Work required.
Once you find the line with "อยากเก่งคณิต อยากทำโจทย์แบบนี้ได้ มาสมัครเรียน" in the data that follows, repeat it and every line after it exactly, through the line with "Salud y Línea".

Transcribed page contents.
---*---

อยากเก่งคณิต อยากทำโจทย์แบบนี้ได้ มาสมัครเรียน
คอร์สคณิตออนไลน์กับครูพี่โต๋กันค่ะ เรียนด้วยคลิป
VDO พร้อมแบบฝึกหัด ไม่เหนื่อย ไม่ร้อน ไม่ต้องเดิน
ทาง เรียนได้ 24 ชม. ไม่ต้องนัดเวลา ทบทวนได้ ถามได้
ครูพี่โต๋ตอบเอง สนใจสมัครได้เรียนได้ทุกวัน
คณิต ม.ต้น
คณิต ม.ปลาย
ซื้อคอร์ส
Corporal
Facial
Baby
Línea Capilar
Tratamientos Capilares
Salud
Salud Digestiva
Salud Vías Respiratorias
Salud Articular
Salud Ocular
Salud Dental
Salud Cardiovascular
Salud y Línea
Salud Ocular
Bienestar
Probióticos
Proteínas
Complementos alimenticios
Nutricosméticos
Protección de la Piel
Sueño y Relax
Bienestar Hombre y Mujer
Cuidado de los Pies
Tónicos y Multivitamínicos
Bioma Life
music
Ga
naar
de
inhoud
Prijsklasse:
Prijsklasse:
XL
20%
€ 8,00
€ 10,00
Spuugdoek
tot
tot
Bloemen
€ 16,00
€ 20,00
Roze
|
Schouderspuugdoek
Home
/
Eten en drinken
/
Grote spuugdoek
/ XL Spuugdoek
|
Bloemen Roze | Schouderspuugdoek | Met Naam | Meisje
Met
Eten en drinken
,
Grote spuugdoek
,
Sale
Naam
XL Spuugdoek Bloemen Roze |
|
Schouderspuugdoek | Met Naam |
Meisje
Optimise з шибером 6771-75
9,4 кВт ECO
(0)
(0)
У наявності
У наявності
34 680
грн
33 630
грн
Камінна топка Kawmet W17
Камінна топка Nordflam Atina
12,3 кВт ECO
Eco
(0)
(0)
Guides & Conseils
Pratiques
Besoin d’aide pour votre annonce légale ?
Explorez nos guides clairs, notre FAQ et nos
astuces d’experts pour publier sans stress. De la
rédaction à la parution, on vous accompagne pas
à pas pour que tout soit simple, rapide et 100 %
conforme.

---*---

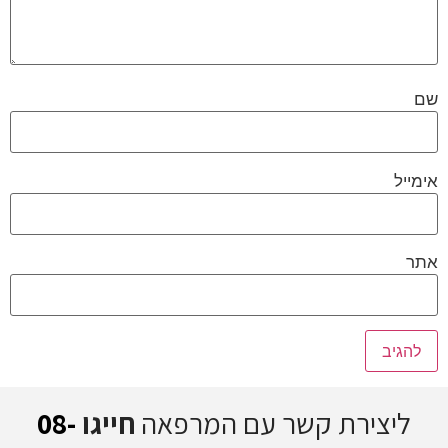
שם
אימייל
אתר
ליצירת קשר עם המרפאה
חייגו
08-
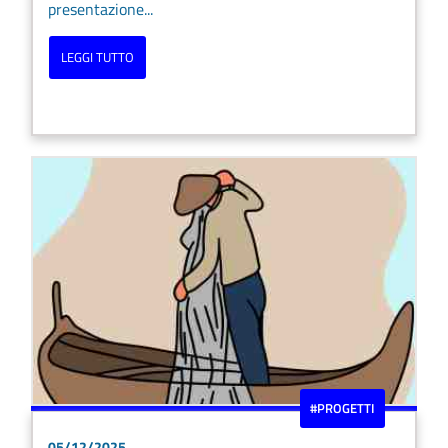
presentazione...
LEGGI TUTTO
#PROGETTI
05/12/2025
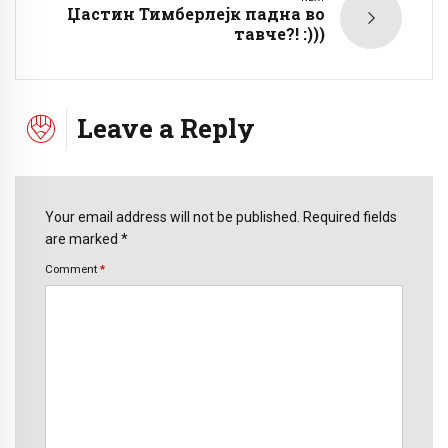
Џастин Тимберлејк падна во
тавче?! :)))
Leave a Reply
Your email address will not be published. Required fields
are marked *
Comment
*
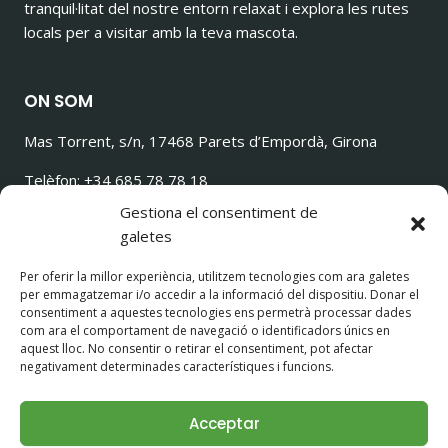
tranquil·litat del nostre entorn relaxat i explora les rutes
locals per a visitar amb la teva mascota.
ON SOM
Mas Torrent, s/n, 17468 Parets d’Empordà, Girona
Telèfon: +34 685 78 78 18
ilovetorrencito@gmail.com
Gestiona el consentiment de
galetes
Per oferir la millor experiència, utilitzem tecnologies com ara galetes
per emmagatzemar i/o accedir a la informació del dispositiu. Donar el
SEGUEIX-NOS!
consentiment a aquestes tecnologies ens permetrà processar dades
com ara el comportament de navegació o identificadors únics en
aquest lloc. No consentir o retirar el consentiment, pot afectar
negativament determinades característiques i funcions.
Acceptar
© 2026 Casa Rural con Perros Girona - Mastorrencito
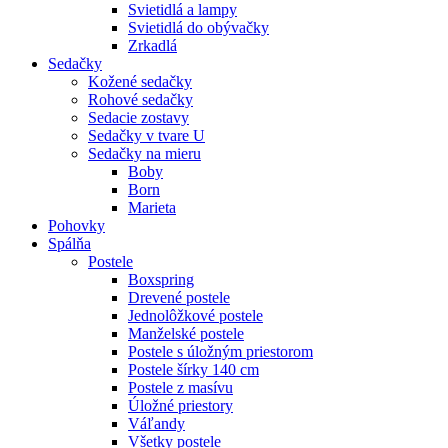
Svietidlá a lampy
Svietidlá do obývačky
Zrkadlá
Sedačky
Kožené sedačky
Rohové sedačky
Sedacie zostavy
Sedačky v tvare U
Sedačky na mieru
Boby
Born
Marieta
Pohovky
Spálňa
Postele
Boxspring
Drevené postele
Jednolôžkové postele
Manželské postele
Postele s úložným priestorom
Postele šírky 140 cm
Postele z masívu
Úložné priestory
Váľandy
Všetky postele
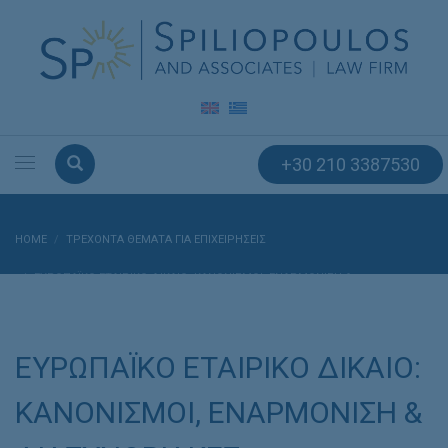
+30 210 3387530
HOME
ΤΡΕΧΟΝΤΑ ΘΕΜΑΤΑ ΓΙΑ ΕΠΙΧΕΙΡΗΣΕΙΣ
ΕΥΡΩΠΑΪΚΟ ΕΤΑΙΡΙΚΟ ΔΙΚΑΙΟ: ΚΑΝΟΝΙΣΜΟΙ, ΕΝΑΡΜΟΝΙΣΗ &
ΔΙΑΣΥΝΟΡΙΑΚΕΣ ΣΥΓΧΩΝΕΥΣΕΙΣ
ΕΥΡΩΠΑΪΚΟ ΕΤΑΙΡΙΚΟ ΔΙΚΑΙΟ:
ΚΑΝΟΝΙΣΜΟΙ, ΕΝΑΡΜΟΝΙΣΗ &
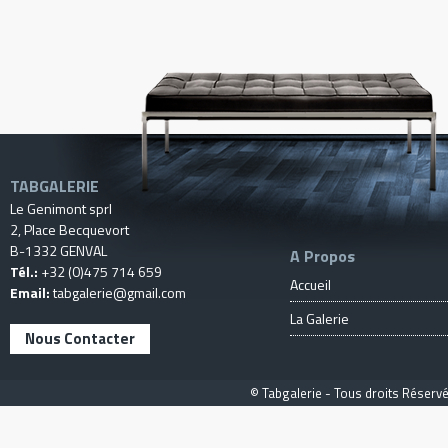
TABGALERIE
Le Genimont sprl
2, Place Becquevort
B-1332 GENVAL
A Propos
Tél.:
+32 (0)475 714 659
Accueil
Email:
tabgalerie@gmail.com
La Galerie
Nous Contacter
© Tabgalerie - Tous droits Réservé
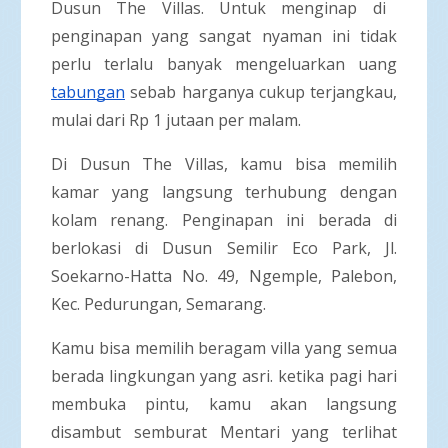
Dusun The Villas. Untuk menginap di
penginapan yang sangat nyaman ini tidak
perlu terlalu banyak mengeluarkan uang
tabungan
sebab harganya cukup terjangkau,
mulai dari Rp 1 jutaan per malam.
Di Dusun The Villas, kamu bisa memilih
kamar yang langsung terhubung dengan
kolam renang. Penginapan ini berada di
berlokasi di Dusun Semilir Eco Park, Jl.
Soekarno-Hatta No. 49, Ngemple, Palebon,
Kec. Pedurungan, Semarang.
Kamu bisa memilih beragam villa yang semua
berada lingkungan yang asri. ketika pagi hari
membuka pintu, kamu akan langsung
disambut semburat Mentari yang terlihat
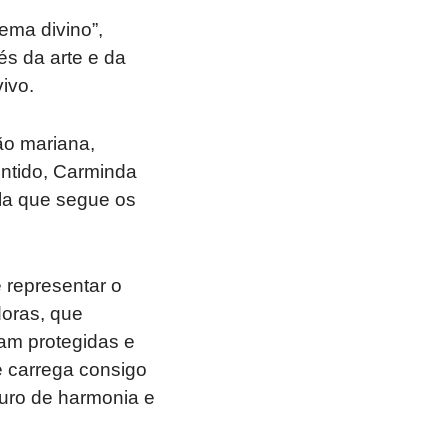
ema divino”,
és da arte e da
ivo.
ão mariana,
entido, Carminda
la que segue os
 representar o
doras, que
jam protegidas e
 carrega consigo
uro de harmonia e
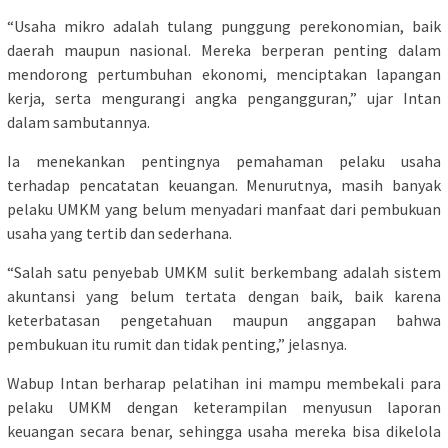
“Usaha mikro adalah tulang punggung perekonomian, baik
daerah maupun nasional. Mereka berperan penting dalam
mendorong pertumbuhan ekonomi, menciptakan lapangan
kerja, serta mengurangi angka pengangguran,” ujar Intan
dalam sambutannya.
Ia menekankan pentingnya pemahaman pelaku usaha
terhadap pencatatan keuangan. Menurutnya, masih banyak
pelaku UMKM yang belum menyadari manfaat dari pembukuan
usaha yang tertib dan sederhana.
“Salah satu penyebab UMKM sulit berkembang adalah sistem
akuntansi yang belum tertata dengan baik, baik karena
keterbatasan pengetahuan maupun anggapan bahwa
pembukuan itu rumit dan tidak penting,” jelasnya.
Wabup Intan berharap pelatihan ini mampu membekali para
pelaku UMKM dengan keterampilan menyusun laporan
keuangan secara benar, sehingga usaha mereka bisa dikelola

---*---

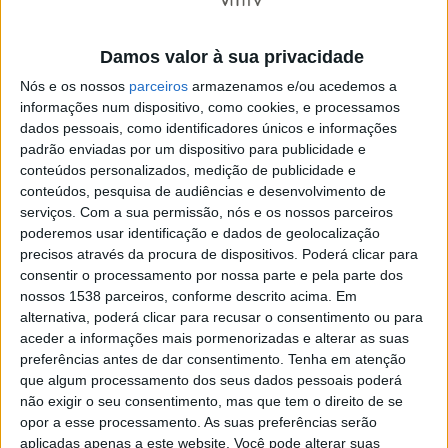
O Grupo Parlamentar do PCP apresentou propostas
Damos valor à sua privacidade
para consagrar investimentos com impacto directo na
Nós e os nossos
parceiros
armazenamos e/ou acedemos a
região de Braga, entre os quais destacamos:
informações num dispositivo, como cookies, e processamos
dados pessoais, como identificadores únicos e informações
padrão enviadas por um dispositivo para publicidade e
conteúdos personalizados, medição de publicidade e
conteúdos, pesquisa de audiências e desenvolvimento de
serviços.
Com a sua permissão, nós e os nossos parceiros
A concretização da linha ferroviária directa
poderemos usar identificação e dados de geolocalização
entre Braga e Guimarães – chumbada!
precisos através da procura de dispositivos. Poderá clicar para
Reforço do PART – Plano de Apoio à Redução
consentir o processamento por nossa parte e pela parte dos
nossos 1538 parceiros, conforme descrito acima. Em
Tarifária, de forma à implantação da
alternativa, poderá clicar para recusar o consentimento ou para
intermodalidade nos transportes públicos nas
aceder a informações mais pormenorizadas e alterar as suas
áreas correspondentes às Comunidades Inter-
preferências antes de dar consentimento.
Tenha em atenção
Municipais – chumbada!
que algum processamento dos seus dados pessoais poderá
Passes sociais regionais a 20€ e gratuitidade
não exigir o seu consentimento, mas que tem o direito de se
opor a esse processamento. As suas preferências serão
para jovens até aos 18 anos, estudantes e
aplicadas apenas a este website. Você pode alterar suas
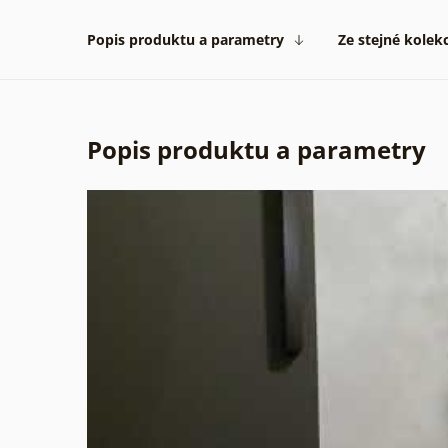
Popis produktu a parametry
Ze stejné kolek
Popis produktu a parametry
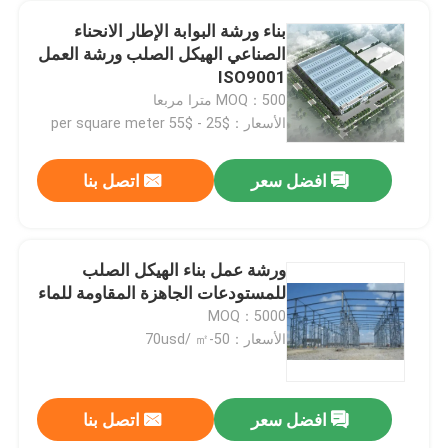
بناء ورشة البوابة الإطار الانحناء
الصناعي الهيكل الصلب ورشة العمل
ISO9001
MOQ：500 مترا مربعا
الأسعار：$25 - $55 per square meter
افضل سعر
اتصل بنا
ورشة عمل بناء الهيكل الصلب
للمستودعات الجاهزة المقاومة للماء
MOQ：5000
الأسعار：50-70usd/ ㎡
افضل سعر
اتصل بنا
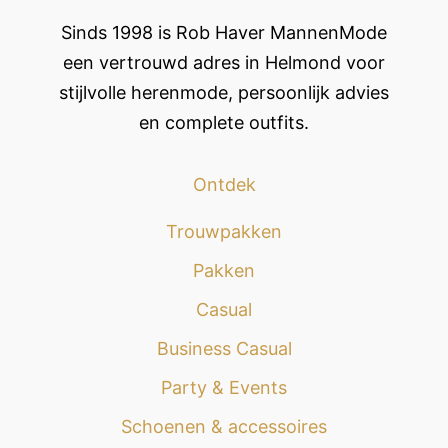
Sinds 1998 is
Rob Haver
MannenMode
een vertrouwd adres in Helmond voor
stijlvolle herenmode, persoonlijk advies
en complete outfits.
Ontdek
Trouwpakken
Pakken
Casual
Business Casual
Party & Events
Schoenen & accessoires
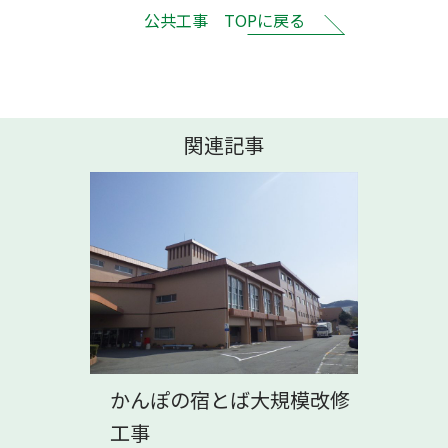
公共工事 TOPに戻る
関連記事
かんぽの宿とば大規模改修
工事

---*---

Answer space.
อยากเก่งคณิต อยากทำโจทย์แบบนี้ได้ มาสมัครเรียน
คอร์สคณิตออนไลน์กับครูพี่โต๋กันค่ะ เรียนด้วยคลิป
VDO พร้อมแบบฝึกหัด ไม่เหนื่อย ไม่ร้อน ไม่ต้องเดิน
ทาง เรียนได้ 24 ชม. ไม่ต้องนัดเวลา ทบทวนได้ ถามได้
ครูพี่โต๋ตอบเอง สนใจสมัครได้เรียนได้ทุกวัน
คณิต ม.ต้น
คณิต ม.ปลาย
ซื้อคอร์ส
Corporal
Facial
Baby
Línea Capilar
Tratamientos Capilares
Salud
Salud Digestiva
Salud Vías Respiratorias
Salud Articular
Salud Ocular
Salud Dental
Salud Cardiovascular
Salud y Línea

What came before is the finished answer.